**TAREFA PROPOSTA**
Escreva a continuação do excerto sobre Viseu apresentado abaixo, a partir da última frase.

**EXCERTO FORNECIDO**
···
02/05/2019

Ainda o Fontelo!


Mais um mês e o Fontelo está como estava! As queixas continuam!

29/04/2019

De promessas está o inferno cheio!



Manda a prudência que os viseenses sintam um optimismo moderado nas promessas do autarca!

Um atraso de vida pior que o atraso do autocarro MUV!


Sendo também certo que não existe uma fórmula ideal para corresponder a todas as necessidades dos viseenses o que hoje é já bem claro é que o MUV foi pensado com os pés, concursado com os amigos e implementado com a propaganda costumeira da Praça. O resultado está à vista! Além do braço de ferro na Justiça que autarquia e União de Sátão travam com o desfecho que já se adivinha, da ameaça de greves e desmotivação manifesta dos motoristas da Berrelhas as queixas dos utentes nas redes sociais são uma constante pelo prejuízo e transtorno diário nas suas vidas, seja dia de trabalho ou escola ou até fim de semana. A promessa de mais e melhor qualidade de vida prometida pela Praça é mera ficção perante o pesadelo diário dos utentes! Lá diz o ditado, o que nasce torto, tarde ou nunca se endireita e deste executivo fica a prova provada do que se pode esperar! 

28/04/2019

Na melhor cidade para viver... a pobreza!


Com base nos dados do INE que analisam o poder de compra dos cidadãos é possível tirar algumas conclusões sobre a forma como a riqueza está distribuída pelo país. Constata-se, com alguma facilidade, que existe uma enorme disparidade entre o poder de compra de quem vive nos grandes centros urbanos do litoral e o baixo poder de compra da grande maioria dos concelhos do interior onde Viseu se inscreve.
···
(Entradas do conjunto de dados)
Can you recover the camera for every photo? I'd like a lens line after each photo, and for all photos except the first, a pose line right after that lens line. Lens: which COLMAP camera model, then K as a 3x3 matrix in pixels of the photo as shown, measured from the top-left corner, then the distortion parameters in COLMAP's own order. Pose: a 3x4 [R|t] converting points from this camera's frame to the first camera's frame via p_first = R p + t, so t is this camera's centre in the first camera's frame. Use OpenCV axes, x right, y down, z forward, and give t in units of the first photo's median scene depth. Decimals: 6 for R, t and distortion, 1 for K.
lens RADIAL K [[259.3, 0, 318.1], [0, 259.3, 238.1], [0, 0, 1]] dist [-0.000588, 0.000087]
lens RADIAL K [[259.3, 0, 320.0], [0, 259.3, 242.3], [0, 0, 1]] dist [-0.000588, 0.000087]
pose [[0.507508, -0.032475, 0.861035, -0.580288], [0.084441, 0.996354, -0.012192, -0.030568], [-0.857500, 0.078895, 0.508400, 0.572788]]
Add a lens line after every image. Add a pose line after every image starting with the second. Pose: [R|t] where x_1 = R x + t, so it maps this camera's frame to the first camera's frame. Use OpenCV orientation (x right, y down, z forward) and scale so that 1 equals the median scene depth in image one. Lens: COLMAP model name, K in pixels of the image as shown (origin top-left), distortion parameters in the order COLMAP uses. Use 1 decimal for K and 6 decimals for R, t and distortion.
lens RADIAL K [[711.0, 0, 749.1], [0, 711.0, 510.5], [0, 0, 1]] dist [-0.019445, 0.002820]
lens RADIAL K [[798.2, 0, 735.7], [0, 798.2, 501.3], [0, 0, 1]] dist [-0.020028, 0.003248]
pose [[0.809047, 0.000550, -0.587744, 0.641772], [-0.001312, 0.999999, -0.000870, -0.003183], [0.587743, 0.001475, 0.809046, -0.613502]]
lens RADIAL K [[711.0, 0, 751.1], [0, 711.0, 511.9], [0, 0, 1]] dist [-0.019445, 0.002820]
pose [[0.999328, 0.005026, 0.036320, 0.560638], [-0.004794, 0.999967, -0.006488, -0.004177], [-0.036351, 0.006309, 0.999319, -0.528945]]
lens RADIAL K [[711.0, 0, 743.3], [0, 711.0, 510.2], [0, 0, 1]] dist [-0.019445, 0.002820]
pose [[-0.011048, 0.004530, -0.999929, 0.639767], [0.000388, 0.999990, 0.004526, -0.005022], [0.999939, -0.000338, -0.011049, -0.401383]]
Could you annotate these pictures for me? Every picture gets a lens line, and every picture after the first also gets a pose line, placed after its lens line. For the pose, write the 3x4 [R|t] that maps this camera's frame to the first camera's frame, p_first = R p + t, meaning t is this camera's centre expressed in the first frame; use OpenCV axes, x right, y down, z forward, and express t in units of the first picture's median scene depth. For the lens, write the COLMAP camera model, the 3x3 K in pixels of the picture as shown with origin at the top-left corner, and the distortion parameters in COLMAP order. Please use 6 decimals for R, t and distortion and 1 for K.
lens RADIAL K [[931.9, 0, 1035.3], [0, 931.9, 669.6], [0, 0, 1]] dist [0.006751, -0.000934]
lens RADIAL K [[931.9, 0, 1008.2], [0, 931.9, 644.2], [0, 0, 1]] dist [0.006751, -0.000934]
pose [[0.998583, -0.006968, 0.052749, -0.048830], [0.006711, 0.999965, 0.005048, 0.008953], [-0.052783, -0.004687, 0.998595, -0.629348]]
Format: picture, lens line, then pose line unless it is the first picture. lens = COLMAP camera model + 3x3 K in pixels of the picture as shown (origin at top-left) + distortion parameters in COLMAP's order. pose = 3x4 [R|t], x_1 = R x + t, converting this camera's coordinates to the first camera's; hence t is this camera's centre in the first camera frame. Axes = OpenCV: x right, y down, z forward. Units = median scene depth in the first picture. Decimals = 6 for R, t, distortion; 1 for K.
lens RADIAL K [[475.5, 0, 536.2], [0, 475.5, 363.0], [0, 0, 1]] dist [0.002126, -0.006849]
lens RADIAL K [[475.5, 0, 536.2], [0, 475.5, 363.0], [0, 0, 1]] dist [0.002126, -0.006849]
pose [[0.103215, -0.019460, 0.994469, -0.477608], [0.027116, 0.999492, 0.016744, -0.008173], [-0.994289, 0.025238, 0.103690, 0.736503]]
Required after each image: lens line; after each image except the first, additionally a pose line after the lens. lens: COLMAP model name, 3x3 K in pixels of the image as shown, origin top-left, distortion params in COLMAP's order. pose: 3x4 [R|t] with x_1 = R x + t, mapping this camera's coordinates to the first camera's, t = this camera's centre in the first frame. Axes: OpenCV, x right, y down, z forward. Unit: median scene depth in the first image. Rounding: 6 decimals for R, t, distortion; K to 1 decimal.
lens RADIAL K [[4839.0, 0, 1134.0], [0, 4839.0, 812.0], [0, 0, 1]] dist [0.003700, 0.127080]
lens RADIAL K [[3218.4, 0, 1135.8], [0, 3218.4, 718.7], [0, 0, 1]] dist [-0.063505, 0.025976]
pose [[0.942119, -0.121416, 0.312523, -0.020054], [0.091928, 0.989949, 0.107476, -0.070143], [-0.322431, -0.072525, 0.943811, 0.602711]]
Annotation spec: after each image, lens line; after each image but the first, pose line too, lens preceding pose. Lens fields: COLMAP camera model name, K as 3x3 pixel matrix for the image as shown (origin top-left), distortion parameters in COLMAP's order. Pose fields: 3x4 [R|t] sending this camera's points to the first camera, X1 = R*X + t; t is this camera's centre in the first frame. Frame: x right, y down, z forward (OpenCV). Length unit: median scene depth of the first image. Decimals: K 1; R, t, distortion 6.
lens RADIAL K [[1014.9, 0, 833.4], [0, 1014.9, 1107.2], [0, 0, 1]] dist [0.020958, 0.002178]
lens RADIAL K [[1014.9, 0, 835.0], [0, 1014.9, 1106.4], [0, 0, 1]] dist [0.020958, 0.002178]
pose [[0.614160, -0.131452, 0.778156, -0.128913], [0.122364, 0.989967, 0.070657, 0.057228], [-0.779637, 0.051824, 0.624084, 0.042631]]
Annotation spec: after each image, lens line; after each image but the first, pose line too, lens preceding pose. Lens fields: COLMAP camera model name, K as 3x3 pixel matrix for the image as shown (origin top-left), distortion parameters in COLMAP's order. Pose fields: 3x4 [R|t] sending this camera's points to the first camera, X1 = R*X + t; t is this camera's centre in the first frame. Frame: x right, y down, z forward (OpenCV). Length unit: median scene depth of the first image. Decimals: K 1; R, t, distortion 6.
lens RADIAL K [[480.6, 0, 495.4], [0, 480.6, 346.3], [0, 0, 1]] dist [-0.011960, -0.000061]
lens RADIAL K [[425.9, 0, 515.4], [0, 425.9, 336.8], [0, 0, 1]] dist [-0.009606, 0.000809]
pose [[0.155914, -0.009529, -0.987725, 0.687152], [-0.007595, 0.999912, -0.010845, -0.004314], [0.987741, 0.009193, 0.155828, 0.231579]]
···
**RESPOSTA À TAREFA**
A crise 2009 a 2014 criou uma nova classe de pobreza. Muita classe média que não tinha experimentado restrições vê-se agora no sacrifício da pobreza e sobretudo, nos jovens com maior escolaridade os efeitos de redução salarial fizeram-se sentir com mais força. As famílias numerosas com crianças e com adultos de baixa escolaridade constituem o grosso da população em condição de pobreza monetária e foram particularmente afectados pela crise. 5 anos depois a estes juntam-se também alguns emigrantes para quem Portugal não correspondeu ao sonho do El Dorado esperado.

Não dispondo de dados concretos nem conhecendo qualquer esforço de compilar, sistematizar e analisar toda a informação disponível para a produção de um retrato sobre a pobreza e exclusão social na cidade de Viseu infelizmente constato a olho nú uma realidade a que muitos parecem alheios, e em especial aqueles que nesta matéria detêm responsabilidade social.